→ What is expected
Output the listing exactly, without its pictures.

→ Data for processing
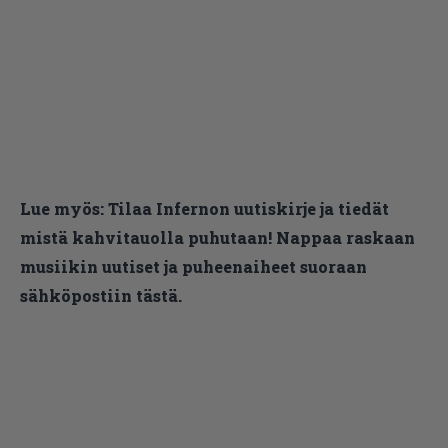
Lue myös:
Tilaa Infernon uutiskirje ja tiedät
mistä kahvitauolla puhutaan! Nappaa raskaan
musiikin uutiset ja puheenaiheet suoraan
sähköpostiin tästä.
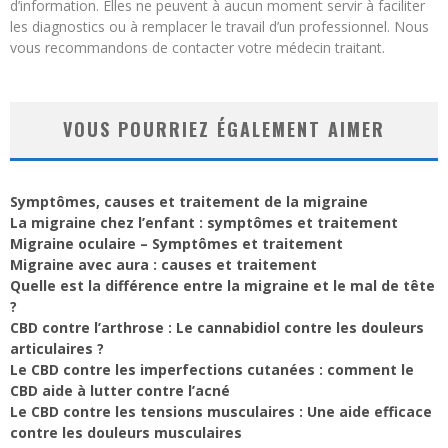
d’information. Elles ne peuvent à aucun moment servir à faciliter
les diagnostics ou à remplacer le travail d’un professionnel. Nous
vous recommandons de contacter votre médecin traitant.
VOUS POURRIEZ ÉGALEMENT AIMER
Symptômes, causes et traitement de la migraine
La migraine chez l’enfant : symptômes et traitement
Migraine oculaire – Symptômes et traitement
Migraine avec aura : causes et traitement
Quelle est la différence entre la migraine et le mal de tête
?
CBD contre l’arthrose : Le cannabidiol contre les douleurs
articulaires ?
Le CBD contre les imperfections cutanées : comment le
CBD aide à lutter contre l’acné
Le CBD contre les tensions musculaires : Une aide efficace
contre les douleurs musculaires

→ Response to this exercise
Lue myös:
Tilaa Infernon uutiskirje ja tiedät
mistä kahvitauolla puhutaan! Nappaa raskaan
musiikin uutiset ja puheenaiheet suoraan
sähköpostiin tästä.
d’information. Elles ne peuvent à aucun moment servir à faciliter
les diagnostics ou à remplacer le travail d’un professionnel. Nous
vous recommandons de contacter votre médecin traitant.
VOUS POURRIEZ ÉGALEMENT AIMER
Symptômes, causes et traitement de la migraine
La migraine chez l’enfant : symptômes et traitement
Migraine oculaire – Symptômes et traitement
Migraine avec aura : causes et traitement
Quelle est la différence entre la migraine et le mal de tête
?
CBD contre l’arthrose : Le cannabidiol contre les douleurs
articulaires ?
Le CBD contre les imperfections cutanées : comment le
CBD aide à lutter contre l’acné
Le CBD contre les tensions musculaires : Une aide efficace
contre les douleurs musculaires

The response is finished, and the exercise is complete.